● **Task objective**:
Having read the listing below, repeat it exactly.
-------- Supplied data
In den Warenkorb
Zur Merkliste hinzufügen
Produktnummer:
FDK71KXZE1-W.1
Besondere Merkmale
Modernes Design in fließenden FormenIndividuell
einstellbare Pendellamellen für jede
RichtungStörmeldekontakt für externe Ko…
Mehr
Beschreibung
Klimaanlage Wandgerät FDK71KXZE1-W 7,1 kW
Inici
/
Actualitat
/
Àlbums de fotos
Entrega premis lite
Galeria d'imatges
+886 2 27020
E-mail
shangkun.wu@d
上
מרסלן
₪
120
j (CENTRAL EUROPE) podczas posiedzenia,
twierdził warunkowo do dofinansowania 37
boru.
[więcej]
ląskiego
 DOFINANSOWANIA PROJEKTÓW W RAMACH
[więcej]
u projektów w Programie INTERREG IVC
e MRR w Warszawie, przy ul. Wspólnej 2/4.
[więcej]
----------------
● **Reply to the exercise**:
In den Warenkorb
Zur Merkliste hinzufügen
Produktnummer:
FDK71KXZE1-W.1
Besondere Merkmale
Modernes Design in fließenden FormenIndividuell
einstellbare Pendellamellen für jede
RichtungStörmeldekontakt für externe Ko…
Mehr
Beschreibung
Klimaanlage Wandgerät FDK71KXZE1-W 7,1 kW
Inici
/
Actualitat
/
Àlbums de fotos
Entrega premis lite
Galeria d'imatges
+886 2 27020
E-mail
shangkun.wu@d
上
מרסלן
₪
120
j (CENTRAL EUROPE) podczas posiedzenia,
twierdził warunkowo do dofinansowania 37
boru.
[więcej]
ląskiego
 DOFINANSOWANIA PROJEKTÓW W RAMACH
[więcej]
u projektów w Programie INTERREG IVC
e MRR w Warszawie, przy ul. Wspólnej 2/4.
[więcej]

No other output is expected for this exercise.